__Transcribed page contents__

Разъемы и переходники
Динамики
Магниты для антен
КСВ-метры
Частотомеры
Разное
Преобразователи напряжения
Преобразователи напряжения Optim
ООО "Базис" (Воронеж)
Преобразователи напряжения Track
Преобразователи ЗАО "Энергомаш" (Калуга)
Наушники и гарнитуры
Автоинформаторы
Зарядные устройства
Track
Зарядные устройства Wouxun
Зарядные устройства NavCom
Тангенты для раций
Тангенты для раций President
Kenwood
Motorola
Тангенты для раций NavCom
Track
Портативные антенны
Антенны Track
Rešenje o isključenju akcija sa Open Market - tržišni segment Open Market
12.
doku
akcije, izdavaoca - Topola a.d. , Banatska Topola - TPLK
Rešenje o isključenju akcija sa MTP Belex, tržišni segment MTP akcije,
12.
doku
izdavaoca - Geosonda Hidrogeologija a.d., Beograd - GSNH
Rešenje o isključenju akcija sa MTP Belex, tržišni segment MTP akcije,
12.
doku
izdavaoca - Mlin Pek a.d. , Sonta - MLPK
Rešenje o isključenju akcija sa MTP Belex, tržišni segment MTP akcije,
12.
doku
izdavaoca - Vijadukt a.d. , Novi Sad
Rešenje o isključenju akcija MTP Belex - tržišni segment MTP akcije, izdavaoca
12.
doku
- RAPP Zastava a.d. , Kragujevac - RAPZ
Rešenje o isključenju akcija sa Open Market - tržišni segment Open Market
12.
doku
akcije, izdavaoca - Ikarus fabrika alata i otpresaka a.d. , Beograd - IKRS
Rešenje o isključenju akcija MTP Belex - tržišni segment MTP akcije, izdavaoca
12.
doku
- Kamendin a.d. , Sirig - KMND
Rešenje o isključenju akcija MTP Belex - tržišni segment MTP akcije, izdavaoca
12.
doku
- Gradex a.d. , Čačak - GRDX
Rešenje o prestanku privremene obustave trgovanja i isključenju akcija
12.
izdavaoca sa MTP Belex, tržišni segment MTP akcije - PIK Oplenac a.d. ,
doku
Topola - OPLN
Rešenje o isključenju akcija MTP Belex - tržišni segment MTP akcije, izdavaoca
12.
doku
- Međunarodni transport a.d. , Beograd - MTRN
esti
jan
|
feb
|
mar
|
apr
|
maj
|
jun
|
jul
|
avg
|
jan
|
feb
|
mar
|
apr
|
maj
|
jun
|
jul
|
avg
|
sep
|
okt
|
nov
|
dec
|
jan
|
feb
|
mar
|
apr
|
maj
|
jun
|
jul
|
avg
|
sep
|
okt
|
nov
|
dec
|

__Problem details__
Throughout the data above, copy all lines where the word "Тангенты" is found.

__Output of the exercise__
Тангенты для раций
Тангенты для раций President
Тангенты для раций NavCom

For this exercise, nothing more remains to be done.